Your elderly family member's feet are her support system while she's walking. If she's having pain or numbness in her feet, it's not easy for her to be able to tell where her feet are and what they're doing. Foot issues can be a result of other health conditions, too, so be sure to talk to her doctor about what else you can do to help keep her feet healthy.
Dizziness and vertigo can be a result of some health issues, such as an ear infection, or they can be a side effect of some medications. Vertigo leaves your senior off balance and unable to accurately place her feet and the rest of her body. It's a huge fall risk for your senior. Grab bars strategically placed throughout the house can give your senior somewhere to reach if she feels off balance.

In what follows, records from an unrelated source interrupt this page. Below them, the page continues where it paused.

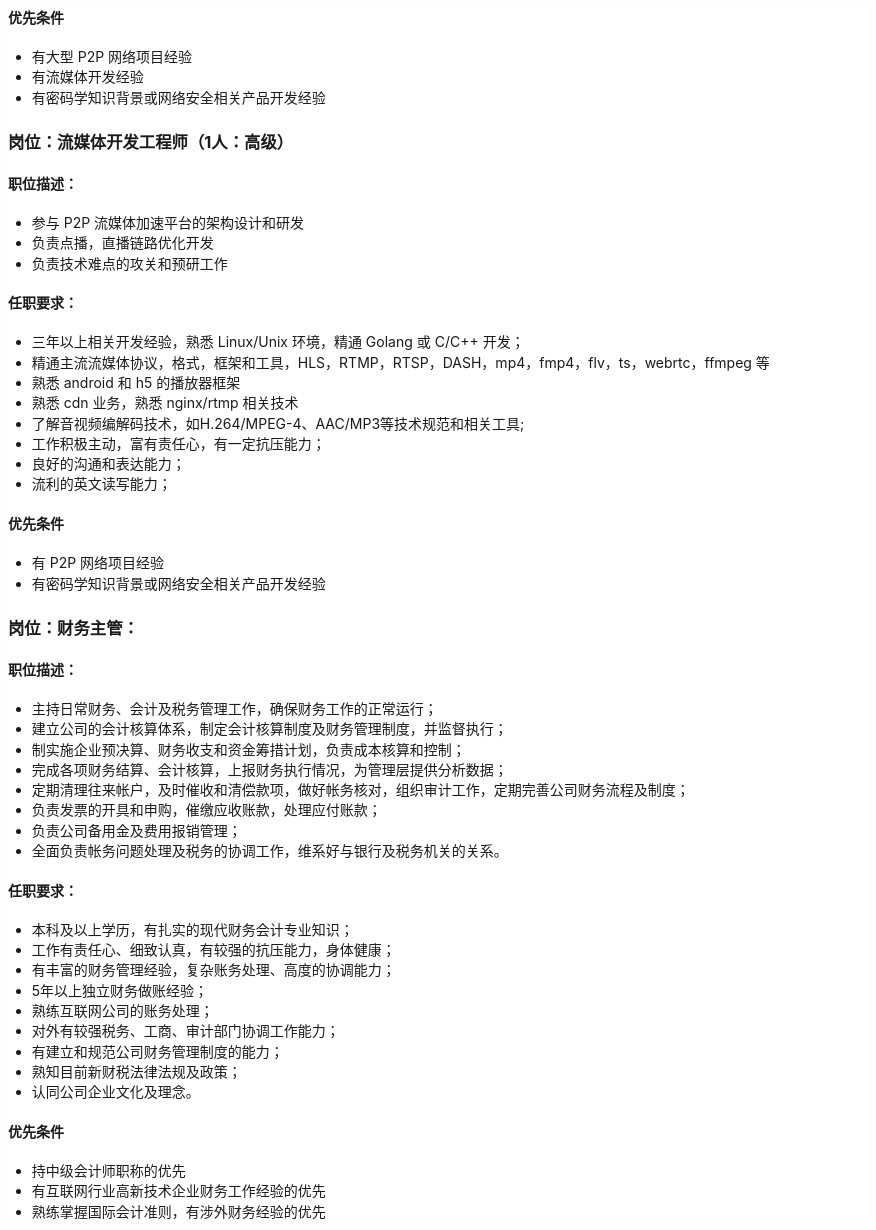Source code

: #### 优先条件
- 有大型 P2P 网络项目经验
- 有流媒体开发经验
- 有密码学知识背景或网络安全相关产品开发经验

### 岗位：流媒体开发工程师（1人：高级）
#### 职位描述：
- 参与 P2P 流媒体加速平台的架构设计和研发
- 负责点播，直播链路优化开发
- 负责技术难点的攻关和预研工作

#### 任职要求：
- 三年以上相关开发经验，熟悉 Linux/Unix 环境，精通 Golang 或 C/C++ 开发；
- 精通主流流媒体协议，格式，框架和工具，HLS，RTMP，RTSP，DASH，mp4，fmp4，flv，ts，webrtc，ffmpeg 等
- 熟悉 android 和 h5 的播放器框架
- 熟悉 cdn 业务，熟悉 nginx/rtmp 相关技术
- 了解音视频编解码技术，如H.264/MPEG-4、AAC/MP3等技术规范和相关工具;  
- 工作积极主动，富有责任心，有一定抗压能力；
- 良好的沟通和表达能力；
- 流利的英文读写能力；

#### 优先条件
- 有 P2P 网络项目经验
- 有密码学知识背景或网络安全相关产品开发经验

### 岗位：财务主管：
#### 职位描述：
- 主持日常财务、会计及税务管理工作，确保财务工作的正常运行；
- 建立公司的会计核算体系，制定会计核算制度及财务管理制度，并监督执行；
- 制实施企业预决算、财务收支和资金筹措计划，负责成本核算和控制；
- 完成各项财务结算、会计核算，上报财务执行情况，为管理层提供分析数据；
- 定期清理往来帐户，及时催收和清偿款项，做好帐务核对，组织审计工作，定期完善公司财务流程及制度；
- 负责发票的开具和申购，催缴应收账款，处理应付账款；
- 负责公司备用金及费用报销管理；
- 全面负责帐务问题处理及税务的协调工作，维系好与银行及税务机关的关系。

#### 任职要求：
- 本科及以上学历，有扎实的现代财务会计专业知识；
- 工作有责任心、细致认真，有较强的抗压能力，身体健康；
- 有丰富的财务管理经验，复杂账务处理、高度的协调能力；
- 5年以上独立财务做账经验；
- 熟练互联网公司的账务处理；
- 对外有较强税务、工商、审计部门协调工作能力；
- 有建立和规范公司财务管理制度的能力；
- 熟知目前新财税法律法规及政策；
- 认同公司企业文化及理念。

#### 优先条件
- 持中级会计师职称的优先
- 有互联网行业高新技术企业财务工作经验的优先
- 熟练掌握国际会计准则，有涉外财务经验的优先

Dehydration is a common problem for aging adults and it's something that you can easily help her to avoid. Your senior might find that she feels a little confused or wobbly if she's not getting enough water. If she doesn't enjoy drinking plain water, unsweetened herbal tea and fruits and vegetables with high water content can help with hydration while still being tasty.
Hunger or Malnutrition.
Like dehydration, hunger can make your senior more susceptible to a fall. Being hungry because your senior has skipped lunch and longer-term hunger from malnutrition can have some of the same effects. Help your senior to eat regular, healthy meals more often by either taking over meal preparation for her or by hiring elderly care providers to handle meals for her.
Addressing as many potential fall risks as possible can help you to keep your senior from taking a tumble. Work with elderly care providers to eliminate as many of these possible fall risks as you can.